Ronald Duquette is a native of New England, growing up in Massachusetts, college educated in Vermont (Middlebury College). He spent 20 years in the Army as an intelligence officer and analyst. Retired in 1994, he started a recording company (RonArt associates Recordings), and spent time singing and directing choirs in the area. In 2008, he started portraying the Marquis de La Fayette, again in 2009 and 2010. Now, as part of The League of Most Interesting Gentlemen ( https://leagueofmostinterestinggentlemen.com/ ), he portrays Albert Gallatin, a politician, diplomat, and linguist who lived from 1761 to 1849.
1. How and when did you get hooked on history?
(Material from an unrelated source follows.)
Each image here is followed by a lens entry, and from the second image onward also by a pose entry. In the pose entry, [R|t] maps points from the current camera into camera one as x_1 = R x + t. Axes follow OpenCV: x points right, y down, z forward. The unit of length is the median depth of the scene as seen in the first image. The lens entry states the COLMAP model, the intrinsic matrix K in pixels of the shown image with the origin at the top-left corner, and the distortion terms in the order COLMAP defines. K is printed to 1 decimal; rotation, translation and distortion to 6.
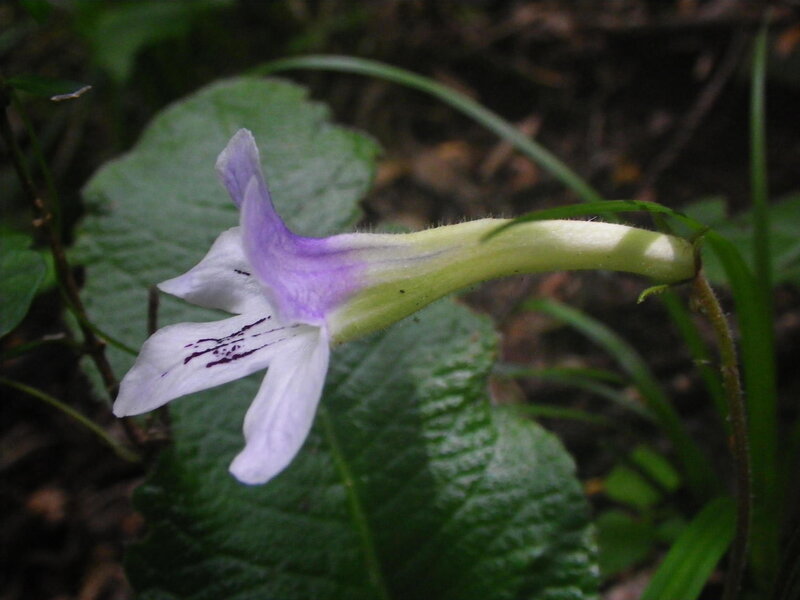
lens RADIAL K [[969.8, 0, 400.0], [0, 969.8, 300.0], [0, 0, 1]] dist [0.006070, 0.049129]
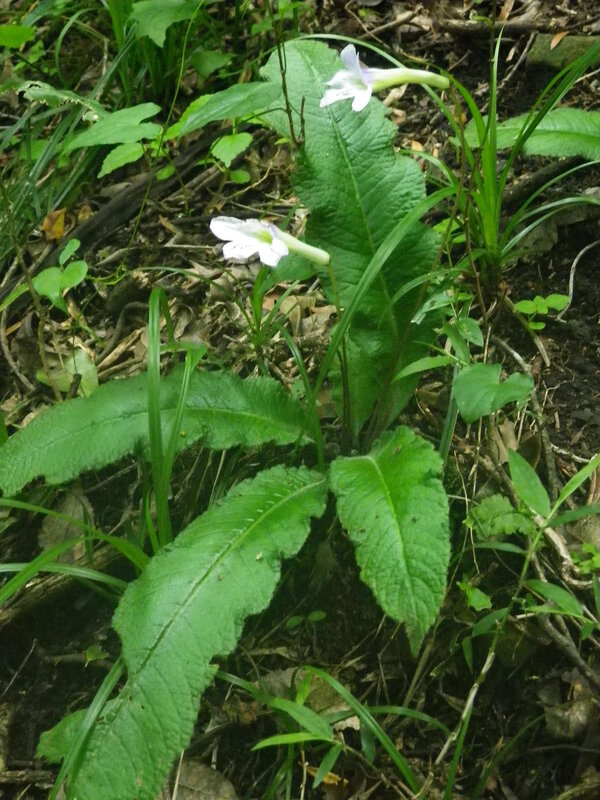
lens RADIAL K [[969.8, 0, 300.0], [0, 969.8, 400.0], [0, 0, 1]] dist [0.006070, 0.049129]
pose [[0.998391, 0.026305, 0.050237, -0.347096], [-0.031133, 0.994710, 0.097888, 0.621039], [-0.047396, -0.099295, 0.993929, -2.174210]]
My father had always had an interest in history, was an avid reader, and I had books around me all the time, especially books of history. Even works of historical fiction were not "off-limits," because my father (and I) had very vivid "historical imaginations," finding ourselves carried along with the stories. We both had a passionate of epic movies - "Ben-Hur," "The Ten Commandments," "Lawrence of Arabia," and these just whetted my appetite for diving more and more into history.
2. What role does history play or has it played in your personal life?
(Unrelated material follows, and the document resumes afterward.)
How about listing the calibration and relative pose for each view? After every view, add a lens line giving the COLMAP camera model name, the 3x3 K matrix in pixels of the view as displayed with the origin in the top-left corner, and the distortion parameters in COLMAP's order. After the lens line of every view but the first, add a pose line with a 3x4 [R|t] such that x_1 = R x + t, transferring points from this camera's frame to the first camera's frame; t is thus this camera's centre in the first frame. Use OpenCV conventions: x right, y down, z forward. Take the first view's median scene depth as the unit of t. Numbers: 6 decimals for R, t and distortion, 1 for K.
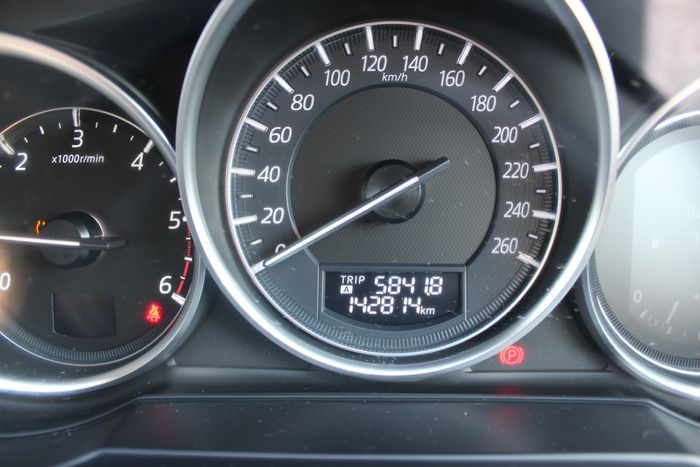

I think the realization that one is living in the midst of history was the clarifying moment for me. In addition, reading French literature of a previous period (the time of Louis XIV, the early 19th century Romantics) also gave me a taste for time and circumstance.
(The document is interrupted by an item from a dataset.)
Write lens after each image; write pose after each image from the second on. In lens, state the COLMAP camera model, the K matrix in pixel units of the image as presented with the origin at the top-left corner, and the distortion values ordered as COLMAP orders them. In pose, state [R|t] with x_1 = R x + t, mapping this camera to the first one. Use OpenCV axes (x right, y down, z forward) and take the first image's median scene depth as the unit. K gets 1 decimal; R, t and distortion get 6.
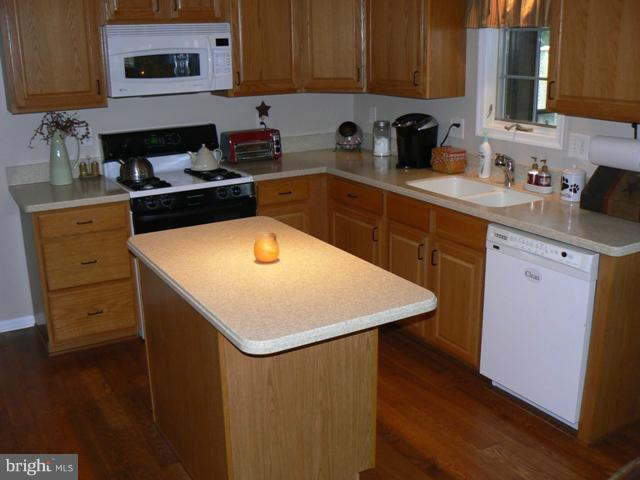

3. How does history play a part of your professional life/career?
I think it should be quite clear that, having portrayed Harry Truman in 1987, de La Fayette from 2008-2010, and since 2011 Albert Gallatin, these are all aspects of a part of my life that has become increasingly professionally directed.
4. Why is studying/knowing history important?
Ignorance is death. So much of our present travails are the consequence of people not bothering to know and to understand what has happened, and when confronted by the realities of that, they can't handle it. We cannot, as a society, succeed by deliberately ignoring reality - and a clear understanding of history leads us to a clear understanding not only of what has been, but where that past may be leading us.
5. What is your favorite period or aspect of history to learn about and why?
What period ISN'T my favorite? I read broadly - ancient Greece and Rome and Israel; the medieval developments of nations, especially France (the home of my ancestors) and England (my "second home" in so many ways). The early American Republic from 1770-1850. The Civil War. World War II.
6. How did you become a professional Albert Gallatin interpreter?
In 1984, shortly after having been posted to Grenada for our invasion of that island, I was sent as part of a six-person team to the Defense Intelligence Agency for a 6-week temporary duty to provide an ex post facto justification for our invasion of Grenada. While there, my boss, who was a part of that team, asked if I wished to go have dinner at Gadsby's Tavern in Alexandria Old Town. While there, there was a gentleman dressed in period dress, with a guitar, a pleasant voice, singing songs of the period, and giving the "news of the day" as of 200 years ago that day. I was enthralled; it was the perfect nexus of theater (which I love) and history (which I love). I got his contact info, bought a cassette tape of his singing; when I returned home, I promptly forgot about him. Go forward 26 years to 2010, and he was portraying James Madison at Gadsby's Tavern, while I had been invited to portray the Marquis at the Tavern Museum - and I asked him if he'd been the fellow 26 years before, and indeed, he was. The next year (2011) he asked if I would be interested in portraying Gallatin for a symposium hosted by the Swiss Consulate General and the International Bundesbrief Society in Philadelphia at the National Constitution Center. What did I know of Gallatin? Finances, Jefferson Administration....???? So, because I can do the French accent (he was from Geneva), I said yes, thinking I would do this perhaps one or two times at the most. And here I am, 10 years later, having portrayed him in various circumstances from Bozeman, MT to New York City to the State Department to Friendship Hill (his home in southwest PA) to Col. Monroe's Ashlawn-Highland - easily over 100 times in that period.